▶ [Text for analysis]:

Artificial intelligence has reshaped nearly every industry. It has changed how founders run lean teams, how developers build products, and how small businesses compete with companies many times their size. But as quickly as AI tools have become essential, 2025 delivered a critical reminder from courts, lawmakers, and regulators around the world. AI can assist, but AI cannot invent.
That single rule has brought clarity, confusion, opportunity, and risk all at the same time. In a recent episode of Letters of Intent, Carbon Law Group attorneys Pankaj Raval and Sahil Chaudry broke down the state of AI and intellectual property with one clear message for small businesses. You can use AI, but you must document and prove the human work behind your innovation.
For many founders this is not just a legal detail. It is a business risk. It can impact whether your product is protectable, whether your valuation holds up during investment, and whether your idea can withstand competitors who can now copy faster than ever before.
Below is a founder-friendly guide that explains what the human-only inventor rule means, why AI compliance now affects due diligence, and how businesses can protect their most valuable asset. their ideas.

▶ [Brief A]:
Lay out the entries, from their first line through the line containing "Which category has the smallest", as a Markdown table with the columns No. and Line, numbering each row and leaving out blank lines.
The article above and the entries come from unrelated sources.

▶ [Task data]:
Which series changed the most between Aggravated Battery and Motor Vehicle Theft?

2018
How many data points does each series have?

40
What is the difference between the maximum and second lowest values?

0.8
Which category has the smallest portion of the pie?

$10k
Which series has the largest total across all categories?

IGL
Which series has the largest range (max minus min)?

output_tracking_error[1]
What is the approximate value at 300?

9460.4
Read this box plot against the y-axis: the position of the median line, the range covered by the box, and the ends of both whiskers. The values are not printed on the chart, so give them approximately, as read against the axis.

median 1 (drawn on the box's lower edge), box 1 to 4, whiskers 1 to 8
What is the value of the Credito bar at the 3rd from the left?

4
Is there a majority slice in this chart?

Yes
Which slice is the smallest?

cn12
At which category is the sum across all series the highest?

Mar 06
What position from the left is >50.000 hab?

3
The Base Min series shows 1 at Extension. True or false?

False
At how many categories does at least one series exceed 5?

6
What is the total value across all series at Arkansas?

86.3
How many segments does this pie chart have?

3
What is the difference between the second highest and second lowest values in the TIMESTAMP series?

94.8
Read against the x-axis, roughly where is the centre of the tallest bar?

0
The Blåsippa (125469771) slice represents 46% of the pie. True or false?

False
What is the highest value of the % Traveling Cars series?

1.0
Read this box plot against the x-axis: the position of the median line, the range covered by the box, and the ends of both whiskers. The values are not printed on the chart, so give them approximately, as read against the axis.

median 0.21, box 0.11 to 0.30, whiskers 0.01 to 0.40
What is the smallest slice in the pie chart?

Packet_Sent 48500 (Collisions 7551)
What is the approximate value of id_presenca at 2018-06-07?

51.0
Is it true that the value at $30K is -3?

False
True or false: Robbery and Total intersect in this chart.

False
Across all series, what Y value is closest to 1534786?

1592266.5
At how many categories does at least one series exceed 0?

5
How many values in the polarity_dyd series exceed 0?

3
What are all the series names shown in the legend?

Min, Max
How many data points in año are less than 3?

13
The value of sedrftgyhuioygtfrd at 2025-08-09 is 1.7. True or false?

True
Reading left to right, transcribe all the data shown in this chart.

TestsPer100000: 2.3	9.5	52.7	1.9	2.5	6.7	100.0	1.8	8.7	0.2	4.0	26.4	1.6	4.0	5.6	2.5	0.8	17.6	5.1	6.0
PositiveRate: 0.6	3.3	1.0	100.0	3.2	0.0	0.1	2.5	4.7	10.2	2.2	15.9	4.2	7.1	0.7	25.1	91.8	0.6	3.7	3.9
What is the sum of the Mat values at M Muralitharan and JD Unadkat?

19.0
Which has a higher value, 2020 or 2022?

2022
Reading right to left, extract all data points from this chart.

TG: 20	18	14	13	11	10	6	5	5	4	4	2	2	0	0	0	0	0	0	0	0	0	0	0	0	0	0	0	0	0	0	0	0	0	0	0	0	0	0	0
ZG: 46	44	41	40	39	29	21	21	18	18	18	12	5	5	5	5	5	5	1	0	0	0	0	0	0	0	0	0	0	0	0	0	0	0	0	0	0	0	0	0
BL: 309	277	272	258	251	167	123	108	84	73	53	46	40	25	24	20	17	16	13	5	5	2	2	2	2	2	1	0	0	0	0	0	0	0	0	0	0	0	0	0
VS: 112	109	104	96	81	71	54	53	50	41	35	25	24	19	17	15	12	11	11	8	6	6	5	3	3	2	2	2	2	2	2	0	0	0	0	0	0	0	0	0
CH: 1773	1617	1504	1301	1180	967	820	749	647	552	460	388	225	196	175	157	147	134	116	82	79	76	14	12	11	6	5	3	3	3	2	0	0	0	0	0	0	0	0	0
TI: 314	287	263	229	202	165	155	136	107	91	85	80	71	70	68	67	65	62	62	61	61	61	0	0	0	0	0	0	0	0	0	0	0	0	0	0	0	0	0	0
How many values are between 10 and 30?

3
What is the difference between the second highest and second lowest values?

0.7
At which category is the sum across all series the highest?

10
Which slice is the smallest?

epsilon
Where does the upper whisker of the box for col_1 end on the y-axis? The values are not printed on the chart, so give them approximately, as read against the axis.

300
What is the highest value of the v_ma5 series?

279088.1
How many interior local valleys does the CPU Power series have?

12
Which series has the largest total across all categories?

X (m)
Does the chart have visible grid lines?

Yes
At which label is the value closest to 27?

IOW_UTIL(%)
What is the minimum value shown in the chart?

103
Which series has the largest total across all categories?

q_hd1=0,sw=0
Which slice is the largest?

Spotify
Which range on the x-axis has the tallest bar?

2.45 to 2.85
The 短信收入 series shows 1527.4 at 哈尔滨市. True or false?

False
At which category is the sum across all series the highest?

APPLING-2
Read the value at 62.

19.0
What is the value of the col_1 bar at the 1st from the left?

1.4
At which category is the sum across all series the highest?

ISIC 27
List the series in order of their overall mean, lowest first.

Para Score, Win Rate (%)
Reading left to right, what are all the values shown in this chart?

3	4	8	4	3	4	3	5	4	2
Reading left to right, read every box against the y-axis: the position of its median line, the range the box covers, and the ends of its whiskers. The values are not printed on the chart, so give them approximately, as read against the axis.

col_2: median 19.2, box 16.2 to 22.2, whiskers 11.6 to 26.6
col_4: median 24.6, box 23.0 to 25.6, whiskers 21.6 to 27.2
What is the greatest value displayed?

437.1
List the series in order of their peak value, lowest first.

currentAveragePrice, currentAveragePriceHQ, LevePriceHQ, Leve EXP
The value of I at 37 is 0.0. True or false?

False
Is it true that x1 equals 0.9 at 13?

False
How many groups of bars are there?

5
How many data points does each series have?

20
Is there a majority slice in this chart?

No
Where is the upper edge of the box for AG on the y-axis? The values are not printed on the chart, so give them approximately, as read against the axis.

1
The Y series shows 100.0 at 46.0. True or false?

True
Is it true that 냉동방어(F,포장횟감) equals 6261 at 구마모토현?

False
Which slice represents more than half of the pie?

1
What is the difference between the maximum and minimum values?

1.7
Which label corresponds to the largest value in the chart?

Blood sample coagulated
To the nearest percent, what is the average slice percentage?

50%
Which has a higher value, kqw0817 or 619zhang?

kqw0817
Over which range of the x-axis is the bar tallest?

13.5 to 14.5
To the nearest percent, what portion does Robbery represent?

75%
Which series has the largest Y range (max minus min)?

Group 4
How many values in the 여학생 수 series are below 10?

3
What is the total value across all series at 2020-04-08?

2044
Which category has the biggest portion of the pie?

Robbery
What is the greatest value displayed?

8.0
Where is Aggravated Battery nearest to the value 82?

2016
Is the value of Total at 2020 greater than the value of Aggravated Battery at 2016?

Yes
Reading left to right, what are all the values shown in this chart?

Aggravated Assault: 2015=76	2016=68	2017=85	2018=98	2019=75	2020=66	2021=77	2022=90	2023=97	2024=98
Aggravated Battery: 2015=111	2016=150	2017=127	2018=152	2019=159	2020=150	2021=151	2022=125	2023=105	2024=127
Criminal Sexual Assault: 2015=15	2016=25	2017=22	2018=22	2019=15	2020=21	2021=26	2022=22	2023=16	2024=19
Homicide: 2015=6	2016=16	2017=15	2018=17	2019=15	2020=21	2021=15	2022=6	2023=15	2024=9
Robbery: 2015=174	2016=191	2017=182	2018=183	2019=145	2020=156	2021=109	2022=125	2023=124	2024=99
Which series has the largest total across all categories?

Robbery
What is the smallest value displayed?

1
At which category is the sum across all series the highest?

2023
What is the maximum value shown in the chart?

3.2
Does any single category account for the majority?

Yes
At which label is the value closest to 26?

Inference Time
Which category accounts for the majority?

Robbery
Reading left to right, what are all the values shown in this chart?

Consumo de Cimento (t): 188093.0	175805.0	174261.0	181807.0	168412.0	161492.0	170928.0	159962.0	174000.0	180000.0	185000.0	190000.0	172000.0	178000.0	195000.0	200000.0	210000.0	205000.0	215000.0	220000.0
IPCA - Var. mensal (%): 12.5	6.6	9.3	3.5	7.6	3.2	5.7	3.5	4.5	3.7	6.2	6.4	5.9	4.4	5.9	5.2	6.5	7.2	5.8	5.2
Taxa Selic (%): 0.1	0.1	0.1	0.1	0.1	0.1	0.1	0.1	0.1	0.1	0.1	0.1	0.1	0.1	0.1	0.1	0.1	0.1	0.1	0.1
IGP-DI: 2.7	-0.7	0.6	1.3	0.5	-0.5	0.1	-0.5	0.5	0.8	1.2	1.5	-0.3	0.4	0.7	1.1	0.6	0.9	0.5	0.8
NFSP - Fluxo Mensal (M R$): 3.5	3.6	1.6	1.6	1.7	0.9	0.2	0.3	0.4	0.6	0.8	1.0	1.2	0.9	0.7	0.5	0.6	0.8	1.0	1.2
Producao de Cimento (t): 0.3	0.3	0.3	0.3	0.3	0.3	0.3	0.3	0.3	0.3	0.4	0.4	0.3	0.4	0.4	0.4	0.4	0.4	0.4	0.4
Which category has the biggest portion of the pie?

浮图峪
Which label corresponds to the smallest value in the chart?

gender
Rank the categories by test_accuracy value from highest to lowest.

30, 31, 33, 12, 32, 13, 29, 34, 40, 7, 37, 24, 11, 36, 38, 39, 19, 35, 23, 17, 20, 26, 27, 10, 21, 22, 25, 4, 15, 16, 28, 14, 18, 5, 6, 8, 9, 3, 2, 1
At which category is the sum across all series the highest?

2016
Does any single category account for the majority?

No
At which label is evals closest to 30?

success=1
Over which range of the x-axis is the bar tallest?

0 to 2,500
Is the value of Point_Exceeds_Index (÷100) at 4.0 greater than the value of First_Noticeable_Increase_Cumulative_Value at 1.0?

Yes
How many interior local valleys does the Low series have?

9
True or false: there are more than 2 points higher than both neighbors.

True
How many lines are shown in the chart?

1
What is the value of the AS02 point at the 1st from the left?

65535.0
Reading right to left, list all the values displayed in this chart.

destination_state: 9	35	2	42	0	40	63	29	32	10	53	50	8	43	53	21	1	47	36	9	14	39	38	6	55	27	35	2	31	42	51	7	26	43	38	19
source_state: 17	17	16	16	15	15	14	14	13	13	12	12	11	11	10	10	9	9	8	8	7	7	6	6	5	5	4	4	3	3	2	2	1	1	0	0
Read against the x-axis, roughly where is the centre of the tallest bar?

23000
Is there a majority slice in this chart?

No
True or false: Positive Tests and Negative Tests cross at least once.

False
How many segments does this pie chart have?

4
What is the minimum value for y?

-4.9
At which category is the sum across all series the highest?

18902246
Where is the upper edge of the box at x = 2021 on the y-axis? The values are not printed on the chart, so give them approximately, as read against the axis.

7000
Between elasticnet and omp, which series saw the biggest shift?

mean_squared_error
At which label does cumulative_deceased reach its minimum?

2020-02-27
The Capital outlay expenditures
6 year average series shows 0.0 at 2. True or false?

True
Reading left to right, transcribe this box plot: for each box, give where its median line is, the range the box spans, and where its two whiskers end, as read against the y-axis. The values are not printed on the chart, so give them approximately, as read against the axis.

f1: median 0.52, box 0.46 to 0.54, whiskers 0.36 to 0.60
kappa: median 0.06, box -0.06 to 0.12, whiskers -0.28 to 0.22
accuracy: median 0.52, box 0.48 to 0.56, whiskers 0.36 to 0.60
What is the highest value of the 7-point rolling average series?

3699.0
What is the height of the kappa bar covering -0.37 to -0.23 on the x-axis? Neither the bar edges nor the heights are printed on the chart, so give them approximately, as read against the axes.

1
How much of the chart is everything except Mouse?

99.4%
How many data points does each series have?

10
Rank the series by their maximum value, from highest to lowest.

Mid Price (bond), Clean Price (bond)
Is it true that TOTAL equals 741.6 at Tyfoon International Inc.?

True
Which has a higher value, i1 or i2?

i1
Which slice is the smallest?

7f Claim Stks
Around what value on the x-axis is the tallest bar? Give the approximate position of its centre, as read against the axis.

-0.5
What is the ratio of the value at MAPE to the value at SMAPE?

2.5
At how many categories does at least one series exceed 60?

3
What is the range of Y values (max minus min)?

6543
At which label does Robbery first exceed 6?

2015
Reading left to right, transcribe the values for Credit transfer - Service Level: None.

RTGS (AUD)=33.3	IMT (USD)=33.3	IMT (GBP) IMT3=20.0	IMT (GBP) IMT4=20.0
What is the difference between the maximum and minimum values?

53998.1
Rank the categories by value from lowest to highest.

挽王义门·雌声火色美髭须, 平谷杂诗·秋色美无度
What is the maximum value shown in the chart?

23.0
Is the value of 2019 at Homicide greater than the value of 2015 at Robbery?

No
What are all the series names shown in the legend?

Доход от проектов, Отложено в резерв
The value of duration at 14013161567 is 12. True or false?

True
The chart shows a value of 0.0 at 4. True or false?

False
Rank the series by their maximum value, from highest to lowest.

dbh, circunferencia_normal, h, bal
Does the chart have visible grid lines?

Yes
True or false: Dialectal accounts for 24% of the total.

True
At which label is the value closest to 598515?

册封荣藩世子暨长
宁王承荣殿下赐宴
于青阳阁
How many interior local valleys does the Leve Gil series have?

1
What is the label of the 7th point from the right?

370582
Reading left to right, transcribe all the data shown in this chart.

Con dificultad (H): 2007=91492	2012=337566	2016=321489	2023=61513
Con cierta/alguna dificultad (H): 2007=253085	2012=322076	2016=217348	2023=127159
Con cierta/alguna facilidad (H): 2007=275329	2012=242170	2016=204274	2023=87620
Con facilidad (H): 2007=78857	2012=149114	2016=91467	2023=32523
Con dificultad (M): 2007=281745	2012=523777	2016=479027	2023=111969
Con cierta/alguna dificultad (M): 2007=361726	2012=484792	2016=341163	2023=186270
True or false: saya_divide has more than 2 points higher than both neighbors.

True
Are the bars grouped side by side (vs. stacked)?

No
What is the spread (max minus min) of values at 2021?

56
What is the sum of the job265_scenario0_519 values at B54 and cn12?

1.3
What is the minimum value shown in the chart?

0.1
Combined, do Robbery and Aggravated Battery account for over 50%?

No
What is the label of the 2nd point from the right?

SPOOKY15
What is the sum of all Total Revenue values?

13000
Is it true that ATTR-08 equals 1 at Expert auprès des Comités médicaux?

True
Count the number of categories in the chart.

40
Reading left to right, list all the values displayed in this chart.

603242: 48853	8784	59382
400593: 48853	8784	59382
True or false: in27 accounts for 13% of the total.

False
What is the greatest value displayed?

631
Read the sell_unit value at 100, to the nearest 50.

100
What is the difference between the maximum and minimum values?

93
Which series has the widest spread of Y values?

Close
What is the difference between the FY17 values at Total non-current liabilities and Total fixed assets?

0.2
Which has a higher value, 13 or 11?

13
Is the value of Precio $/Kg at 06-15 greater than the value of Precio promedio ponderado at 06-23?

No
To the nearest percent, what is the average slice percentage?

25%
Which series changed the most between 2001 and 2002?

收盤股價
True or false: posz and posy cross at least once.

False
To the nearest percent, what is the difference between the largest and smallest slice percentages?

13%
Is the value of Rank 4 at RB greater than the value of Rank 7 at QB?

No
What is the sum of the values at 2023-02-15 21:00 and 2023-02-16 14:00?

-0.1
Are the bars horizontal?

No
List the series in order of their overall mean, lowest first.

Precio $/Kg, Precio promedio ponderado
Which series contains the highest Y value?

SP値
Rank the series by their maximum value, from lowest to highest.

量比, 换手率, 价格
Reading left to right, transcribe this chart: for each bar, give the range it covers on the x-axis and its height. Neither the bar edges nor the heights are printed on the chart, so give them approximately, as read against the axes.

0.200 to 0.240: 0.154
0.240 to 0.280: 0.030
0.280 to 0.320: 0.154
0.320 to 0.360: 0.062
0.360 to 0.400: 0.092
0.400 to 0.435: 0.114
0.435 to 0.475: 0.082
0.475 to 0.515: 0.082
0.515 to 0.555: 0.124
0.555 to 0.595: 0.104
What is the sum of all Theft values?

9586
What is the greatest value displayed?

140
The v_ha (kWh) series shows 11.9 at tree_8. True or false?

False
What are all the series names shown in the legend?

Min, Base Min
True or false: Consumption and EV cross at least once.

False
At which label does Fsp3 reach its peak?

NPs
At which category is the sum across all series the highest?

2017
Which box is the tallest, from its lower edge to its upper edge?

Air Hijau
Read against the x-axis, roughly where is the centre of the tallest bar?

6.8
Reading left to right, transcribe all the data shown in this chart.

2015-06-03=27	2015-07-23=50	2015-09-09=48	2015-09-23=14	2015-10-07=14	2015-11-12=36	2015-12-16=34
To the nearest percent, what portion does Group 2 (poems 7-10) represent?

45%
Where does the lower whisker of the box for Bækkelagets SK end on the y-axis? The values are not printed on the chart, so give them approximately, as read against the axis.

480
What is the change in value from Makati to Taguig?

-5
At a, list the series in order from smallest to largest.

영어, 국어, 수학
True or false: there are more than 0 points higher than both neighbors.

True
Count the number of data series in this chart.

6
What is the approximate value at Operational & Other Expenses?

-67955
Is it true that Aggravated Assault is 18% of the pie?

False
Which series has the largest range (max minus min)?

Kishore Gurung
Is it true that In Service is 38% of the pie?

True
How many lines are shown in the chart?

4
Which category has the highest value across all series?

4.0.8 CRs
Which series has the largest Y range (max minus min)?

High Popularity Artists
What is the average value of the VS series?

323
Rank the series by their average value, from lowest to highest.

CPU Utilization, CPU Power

▶ [Brief B]:
Output the passage of the article on AI and intellectual property from "That single rule" to "asset. their ideas." word for word.

▶ [Written answer A]:
| No. | Line |
|---|---|
| 1 | Which series changed the most between Aggravated Battery and Motor Vehicle Theft? |
| 2 | 2018 |
| 3 | How many data points does each series have? |
| 4 | 40 |
| 5 | What is the difference between the maximum and second lowest values? |
| 6 | 0.8 |
| 7 | Which category has the smallest portion of the pie? |

▶ [Written answer B]:
That single rule has brought clarity, confusion, opportunity, and risk all at the same time. In a recent episode of Letters of Intent, Carbon Law Group attorneys Pankaj Raval and Sahil Chaudry broke down the state of AI and intellectual property with one clear message for small businesses. You can use AI, but you must document and prove the human work behind your innovation.
For many founders this is not just a legal detail. It is a business risk. It can impact whether your product is protectable, whether your valuation holds up during investment, and whether your idea can withstand competitors who can now copy faster than ever before.
Below is a founder-friendly guide that explains what the human-only inventor rule means, why AI compliance now affects due diligence, and how businesses can protect their most valuable asset. their ideas.